Technology carried as much weight in nailing down the game's visual design. Quake's palette could tap into 256 colors, but choosing one—such as brown—committed the palette to including every shade of that color. Quake's palette consisted of 16 colors. Each shade of every color ate up one byte of memory, for a total of 256. Because the artists and designers chose to create textures based on themes that encompassed lots of earthy tones, the bulk of Quake's levels all appeared hewn from browns, greens, grays, blacks, and whites.

"We were super limited because of this VGA, 256-color mode that was the standard back then," Romero explained. "It wasn't until colored lighting with graphic accelerators from manufacturers like 3dfx came out that we had full ranges of color."

Quake's developers made good use of their limited palette. E1M5: The Gloom Keep is one of Willits' favorite levels.

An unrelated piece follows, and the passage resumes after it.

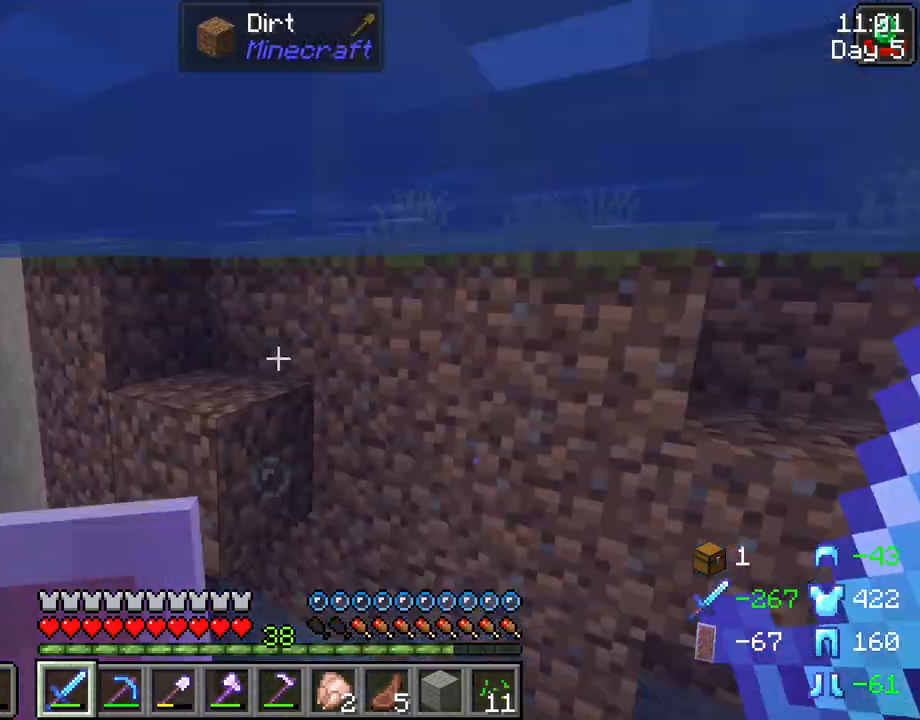
{"keys": ["ctrl", "space", "w"], "mouse": [], "events": []}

The interconnectedness of its crisscrossing rooms and corridors, which occasionally ask players to retrace their steps to open up previously inaccessible areas, was one example of the designers stepping up their efforts in making maps. Romero reminded all of the designers that one of their main goals was to tap into the engine's potential and channel its power to create levels that would have been impossible in previous games. Thanks to id Tech 2, for instance, players would be able to look down at the floor and up at ceilings.

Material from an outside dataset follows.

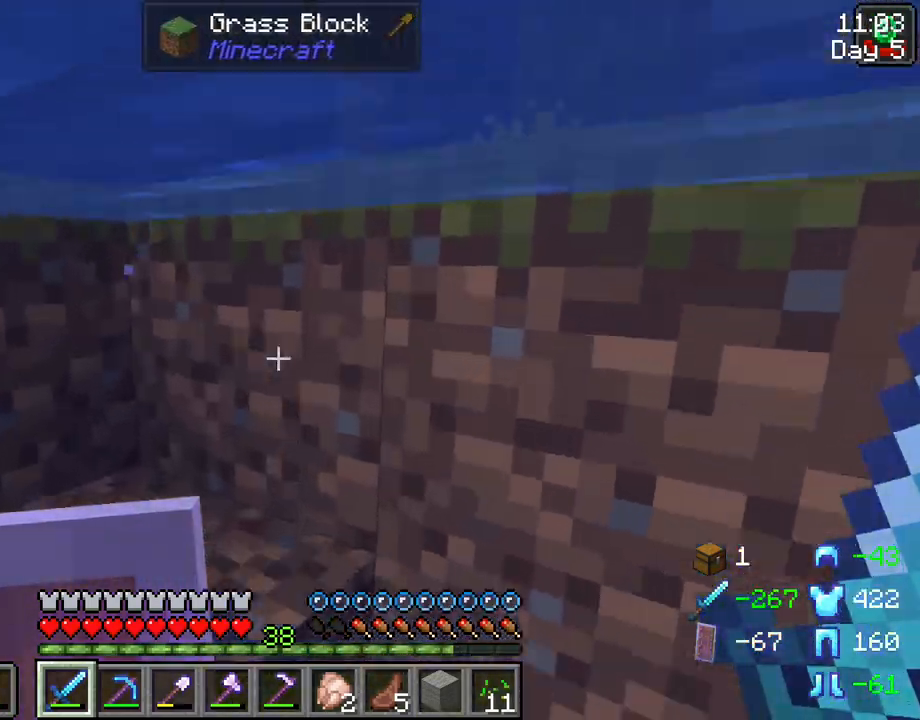
{"keys": ["ctrl", "space", "w"], "mouse": [], "events": []}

Therefore, the designers should consider every surface. Details should be added to the undersides of platforms and along ceilings. Walls should incorporate windows, and players should be able to look through those windows to scope out what awaits them on the opposite side. "We thought about lighting," Romero added. "We had a program that could do light tracing, so we could put a light inside of something so that when the light shines out, it casts shadows all over the walls. So players can look at interesting designs cast from lights."

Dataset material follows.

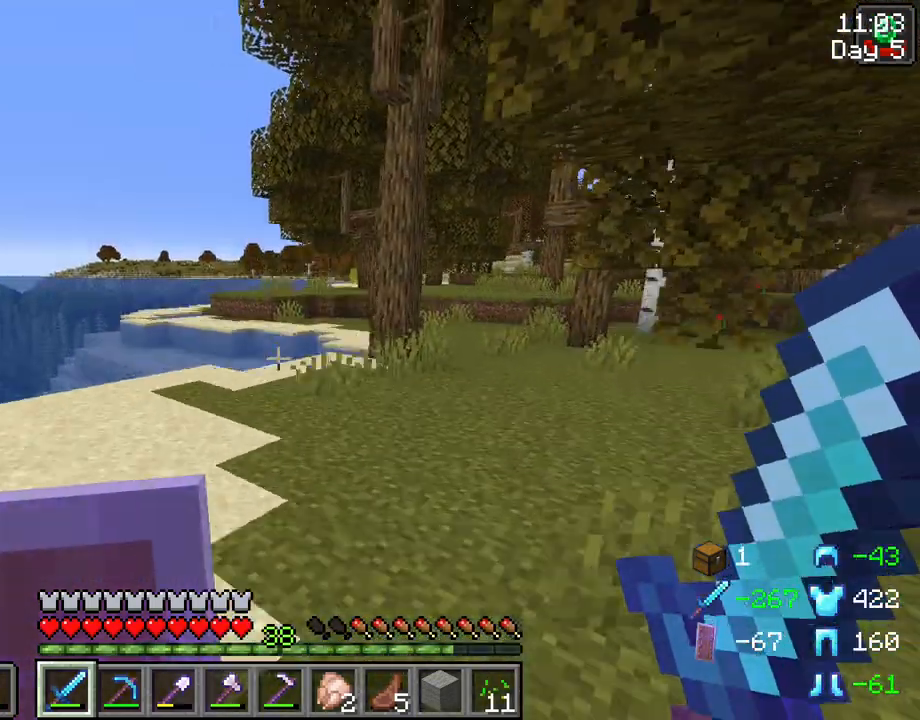
{"keys": ["ctrl", "d", "space", "w"], "mouse": [], "events": [[400, "d", "down"]]}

The House of Chthon, Episode One's seventh level, came about almost by accident. "I remember doing all the scripts to make E1M7 work. I seem to recall it was an experiment first and foremost. Then it was decided it would be put in line to be a boss fight," McGee recalled.

McGee had been helping out John Carmack by writing scripts that extended the functionality of QuakeC. He wrote scripts to operate basic triggers such as buttons, and per his scripts, buttons could be placed on walls, floors, or ceilings, and activated by stepping on them, pressing against them, or shooting them. McGee then applied his buttons to an experimental level consisting of walkways surrounding a pool of lava. In front of the pool sits a rune, a key players must pick up to progress. Touching the rune causes Chthon, a giant, devil-like monstrosity, to rise from the lava.

To defeat Chthon, players must race to the far end of the room, avoiding magma rocks hurled by the demon, and ride a lift to the top floor. There they must run across narrow bridges and step on two buttons, one on either side of the pool. Stepping on each switch triggers a pylon that drops down from the ceiling. Once both pylons have been lowered, players must step on a third button to blast lightning from the pylons. One shock is all it takes to fry the demon on Quake's Easy difficulty. On harder modes, players must zap it three times to finish the level and the Dimension of the Doomed episode.

McGee's simple experiment set Quake apart from Doom in a significant way. All of Doom's boss fights had been straightforward: Find the big bad and shoot it until it dies. Chthon changed up Quake's core gameplay loop in a way meant to intrigue players.

"When I was working with the technology and scripting, puzzle-solving was something I thought we could push, making the player do things other than just shooting enemies in the face. I guess because I was in a position to have access to the scripting early on, and able to play around and experiment with that stuff, that's where that came from," McGee said.